Definition of SEND
A child or young person has SEN if they have a learning difficulty or disability which calls for special educational provision to be made for him or her. This provision will be is additional to or different from that normally available in a differentiated curriculum. A child of compulsory school age or a young person has a learning difficulty or disability if he or she:
a) has a significantly greater difficulty in learning than the majority of others of the same age, or
b) has a disability which prevents or hinders him or her from making use of facilities of a kind generally provided for others of the same age in mainstream schools or mainstream post-16 institutions.
c) A child under compulsory age has special educational needs if they fall within the definition at (a) or (b) above or would do so if special educational provision was not made for them (section 20 Children and Families Act 2014)

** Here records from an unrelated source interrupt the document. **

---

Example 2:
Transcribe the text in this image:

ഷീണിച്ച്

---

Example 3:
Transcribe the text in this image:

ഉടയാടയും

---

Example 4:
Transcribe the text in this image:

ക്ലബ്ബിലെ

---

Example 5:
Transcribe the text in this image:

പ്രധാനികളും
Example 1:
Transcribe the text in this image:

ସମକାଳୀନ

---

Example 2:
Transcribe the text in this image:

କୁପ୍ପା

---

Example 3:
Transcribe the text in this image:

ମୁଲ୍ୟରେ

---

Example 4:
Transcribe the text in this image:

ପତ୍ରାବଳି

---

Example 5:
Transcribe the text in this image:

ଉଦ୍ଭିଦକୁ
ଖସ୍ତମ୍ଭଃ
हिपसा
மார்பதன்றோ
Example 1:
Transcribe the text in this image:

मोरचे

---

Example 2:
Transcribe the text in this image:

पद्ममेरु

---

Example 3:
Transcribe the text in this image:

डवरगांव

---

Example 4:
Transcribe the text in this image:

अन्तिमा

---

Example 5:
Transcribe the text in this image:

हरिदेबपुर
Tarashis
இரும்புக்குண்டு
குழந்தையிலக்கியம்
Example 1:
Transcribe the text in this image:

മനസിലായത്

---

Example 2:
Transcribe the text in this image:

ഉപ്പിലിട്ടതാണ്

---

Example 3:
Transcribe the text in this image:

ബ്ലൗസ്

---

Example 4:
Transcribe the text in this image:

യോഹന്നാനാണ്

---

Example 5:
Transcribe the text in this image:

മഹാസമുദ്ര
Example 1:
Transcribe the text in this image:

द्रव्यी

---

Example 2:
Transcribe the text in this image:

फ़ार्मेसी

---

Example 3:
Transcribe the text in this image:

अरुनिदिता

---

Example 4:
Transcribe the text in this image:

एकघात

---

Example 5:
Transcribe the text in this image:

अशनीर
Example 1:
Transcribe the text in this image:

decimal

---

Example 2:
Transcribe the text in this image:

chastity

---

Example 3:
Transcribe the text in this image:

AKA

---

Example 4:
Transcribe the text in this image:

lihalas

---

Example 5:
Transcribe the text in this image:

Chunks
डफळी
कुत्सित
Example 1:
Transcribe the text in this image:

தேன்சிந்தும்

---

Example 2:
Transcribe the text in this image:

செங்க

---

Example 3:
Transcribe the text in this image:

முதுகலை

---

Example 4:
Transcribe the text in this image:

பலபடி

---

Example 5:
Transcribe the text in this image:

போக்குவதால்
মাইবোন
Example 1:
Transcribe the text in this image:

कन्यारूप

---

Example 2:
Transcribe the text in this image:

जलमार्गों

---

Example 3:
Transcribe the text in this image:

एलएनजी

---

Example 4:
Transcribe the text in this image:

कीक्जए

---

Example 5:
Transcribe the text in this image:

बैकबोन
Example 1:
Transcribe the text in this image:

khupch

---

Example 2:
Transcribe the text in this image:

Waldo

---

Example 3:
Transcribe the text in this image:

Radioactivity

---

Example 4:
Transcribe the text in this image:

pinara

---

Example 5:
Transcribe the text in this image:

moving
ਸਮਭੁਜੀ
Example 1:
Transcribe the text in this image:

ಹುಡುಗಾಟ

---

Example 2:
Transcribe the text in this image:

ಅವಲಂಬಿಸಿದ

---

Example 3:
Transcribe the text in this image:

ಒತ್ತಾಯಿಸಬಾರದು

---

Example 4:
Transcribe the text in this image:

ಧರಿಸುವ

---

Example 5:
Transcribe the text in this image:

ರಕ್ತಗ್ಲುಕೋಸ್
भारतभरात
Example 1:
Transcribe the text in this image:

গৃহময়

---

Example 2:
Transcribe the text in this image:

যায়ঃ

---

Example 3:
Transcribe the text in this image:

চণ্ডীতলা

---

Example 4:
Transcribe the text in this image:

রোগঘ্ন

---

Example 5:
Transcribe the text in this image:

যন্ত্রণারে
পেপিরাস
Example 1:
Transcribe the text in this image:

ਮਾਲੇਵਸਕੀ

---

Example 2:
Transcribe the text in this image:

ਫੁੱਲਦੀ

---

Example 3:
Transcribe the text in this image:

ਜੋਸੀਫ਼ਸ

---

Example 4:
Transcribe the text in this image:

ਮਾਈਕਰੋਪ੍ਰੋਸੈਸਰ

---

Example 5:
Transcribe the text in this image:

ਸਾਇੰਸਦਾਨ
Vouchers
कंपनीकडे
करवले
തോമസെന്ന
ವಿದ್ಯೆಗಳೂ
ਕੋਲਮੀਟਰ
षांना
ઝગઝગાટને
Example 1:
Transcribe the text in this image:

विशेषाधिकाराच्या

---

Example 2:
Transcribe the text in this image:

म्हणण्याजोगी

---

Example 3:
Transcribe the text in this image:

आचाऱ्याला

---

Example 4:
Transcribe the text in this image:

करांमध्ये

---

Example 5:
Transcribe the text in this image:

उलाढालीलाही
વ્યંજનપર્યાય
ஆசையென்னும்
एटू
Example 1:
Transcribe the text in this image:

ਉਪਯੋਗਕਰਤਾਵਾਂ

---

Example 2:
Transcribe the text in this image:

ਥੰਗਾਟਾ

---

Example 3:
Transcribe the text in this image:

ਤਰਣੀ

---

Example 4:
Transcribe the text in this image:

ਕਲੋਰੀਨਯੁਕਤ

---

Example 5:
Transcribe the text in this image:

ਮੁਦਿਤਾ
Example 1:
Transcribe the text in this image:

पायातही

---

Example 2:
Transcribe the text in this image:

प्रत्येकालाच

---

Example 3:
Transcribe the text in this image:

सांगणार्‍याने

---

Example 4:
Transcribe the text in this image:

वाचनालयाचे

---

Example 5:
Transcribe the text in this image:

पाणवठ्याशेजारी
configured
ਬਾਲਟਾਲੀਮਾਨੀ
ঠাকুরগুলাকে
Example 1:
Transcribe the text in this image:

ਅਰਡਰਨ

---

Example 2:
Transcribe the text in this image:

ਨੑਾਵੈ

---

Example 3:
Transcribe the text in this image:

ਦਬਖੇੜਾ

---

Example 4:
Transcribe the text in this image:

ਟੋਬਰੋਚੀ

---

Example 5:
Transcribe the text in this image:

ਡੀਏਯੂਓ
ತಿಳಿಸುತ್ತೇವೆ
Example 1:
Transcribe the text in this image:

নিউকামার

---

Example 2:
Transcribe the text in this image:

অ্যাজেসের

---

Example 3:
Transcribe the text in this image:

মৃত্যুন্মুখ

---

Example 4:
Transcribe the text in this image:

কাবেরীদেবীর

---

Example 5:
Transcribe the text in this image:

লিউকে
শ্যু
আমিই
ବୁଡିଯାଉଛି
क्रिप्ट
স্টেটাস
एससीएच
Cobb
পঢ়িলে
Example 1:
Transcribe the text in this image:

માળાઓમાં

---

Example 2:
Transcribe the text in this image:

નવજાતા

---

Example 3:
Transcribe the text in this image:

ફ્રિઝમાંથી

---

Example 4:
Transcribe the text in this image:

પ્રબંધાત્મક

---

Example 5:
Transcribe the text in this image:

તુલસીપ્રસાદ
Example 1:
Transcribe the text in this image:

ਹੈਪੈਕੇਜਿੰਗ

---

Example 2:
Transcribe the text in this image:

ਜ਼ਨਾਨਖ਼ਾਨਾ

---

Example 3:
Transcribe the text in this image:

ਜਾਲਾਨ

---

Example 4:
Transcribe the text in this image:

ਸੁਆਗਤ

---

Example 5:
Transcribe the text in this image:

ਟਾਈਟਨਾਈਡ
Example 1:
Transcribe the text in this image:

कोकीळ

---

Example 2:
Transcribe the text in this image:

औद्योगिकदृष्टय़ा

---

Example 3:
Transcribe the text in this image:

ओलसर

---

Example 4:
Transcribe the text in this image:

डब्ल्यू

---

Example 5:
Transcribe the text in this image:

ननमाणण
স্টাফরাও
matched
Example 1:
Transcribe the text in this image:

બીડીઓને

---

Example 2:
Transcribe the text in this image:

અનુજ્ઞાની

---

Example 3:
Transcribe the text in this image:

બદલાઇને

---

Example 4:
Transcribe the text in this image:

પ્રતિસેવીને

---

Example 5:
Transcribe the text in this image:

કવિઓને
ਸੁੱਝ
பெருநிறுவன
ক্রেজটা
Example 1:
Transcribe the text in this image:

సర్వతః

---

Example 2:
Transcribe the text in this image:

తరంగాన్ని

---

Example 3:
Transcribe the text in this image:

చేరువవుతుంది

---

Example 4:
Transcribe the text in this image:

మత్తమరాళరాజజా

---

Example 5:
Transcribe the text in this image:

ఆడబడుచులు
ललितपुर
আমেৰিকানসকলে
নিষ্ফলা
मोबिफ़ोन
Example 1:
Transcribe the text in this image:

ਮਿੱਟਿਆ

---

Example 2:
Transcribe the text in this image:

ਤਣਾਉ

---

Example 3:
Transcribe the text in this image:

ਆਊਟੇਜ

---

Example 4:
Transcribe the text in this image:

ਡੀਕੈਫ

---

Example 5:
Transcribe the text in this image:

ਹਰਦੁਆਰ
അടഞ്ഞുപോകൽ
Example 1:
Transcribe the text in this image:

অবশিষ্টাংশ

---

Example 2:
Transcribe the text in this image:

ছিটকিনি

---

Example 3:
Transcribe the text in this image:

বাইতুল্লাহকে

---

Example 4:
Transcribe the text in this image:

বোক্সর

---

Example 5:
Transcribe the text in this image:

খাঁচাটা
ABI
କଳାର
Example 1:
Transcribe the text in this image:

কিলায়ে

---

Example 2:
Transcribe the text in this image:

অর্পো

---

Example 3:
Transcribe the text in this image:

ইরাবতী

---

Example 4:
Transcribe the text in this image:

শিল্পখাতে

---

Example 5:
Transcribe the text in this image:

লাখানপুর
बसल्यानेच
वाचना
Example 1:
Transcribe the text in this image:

All staff will have regard for the SEND Code of Practice when carrying out their duties towards pupils with SEND and ensure that parents/carers are informed by the school that SEND provision is being made for their children.
There may be times in a pupil’s school career when they are identified as having a Special Educational Need. The pupils will be provided with intervention and/or support that ‘additional to or different from’ the normal differentiated curriculum. This may be ongoing basis or for a limited time. Many pupils with sensory and/or physical disabilities may require adaptations, made as reasonable adjustments under the Equality Act 2010.
Areas of Special Educational Need
Under the SEND Code of Practice 2014 pupils identified as having a Special Educational Need (SEN) will be considered within one or more of the following categories of need:
Cognition and Learning
Learning difficulties cover a wide range of needs, including moderate learning difficulties (MLD), severe learning difficulties (SLD), where children are likely to need support in all areas of the curriculum and associated difficulties with mobility and communication, through to profound and multiple learning difficulties (PMLD), where children are likely to have severe and complex learning difficulties as well as a physical disability or sensory impairment. Specific learning difficulties (SpLD), affect one or more specific aspects of learning. This encompasses a range of conditions such as dyslexia, dyscalculia and dyspraxia.
Social, Emotional and Mental Health
Children and young people may experience a wide range of social and emotional difficulties which manifest themselves in many ways. These may include becoming withdrawn or isolated, as well as displaying challenging, disruptive or disturbing behaviour. Other children and young people may have disorders such as attention deficit disorder, attention deficit hyperactive disorder or attachment disorder.
Communication and Interaction
Children and young people with speech, language and communication needs (SLCN) have difficulty in communicating with others. This may be because they have difficulty saying what they want to, understanding what is being said to them or they do not understand or use social rules of communication. Children and young people with Autism Spectrum Disorder, including Asperger’s Syndrome and Autism, will likely have particular difficulties with social interaction.
Sensory and/or Physical
Some children and young people require special educational provision because they have a disability which prevents or hinders them from making use of the educational facilities generally provided. Many children and young people with vision impairment (VI), hearing impairment (HI) or a multi-sensory impairment (MSI) will require specialist support and/or equipment to access their learning. Some children and young people with a physical disability (PD) require additional ongoing support and equipment to access all the opportunities available to their peers.
English as an Additional Language
Pupils must not be regarded as having a learning difficulty solely because the language or form of language of their home is different from language in which they will be taught.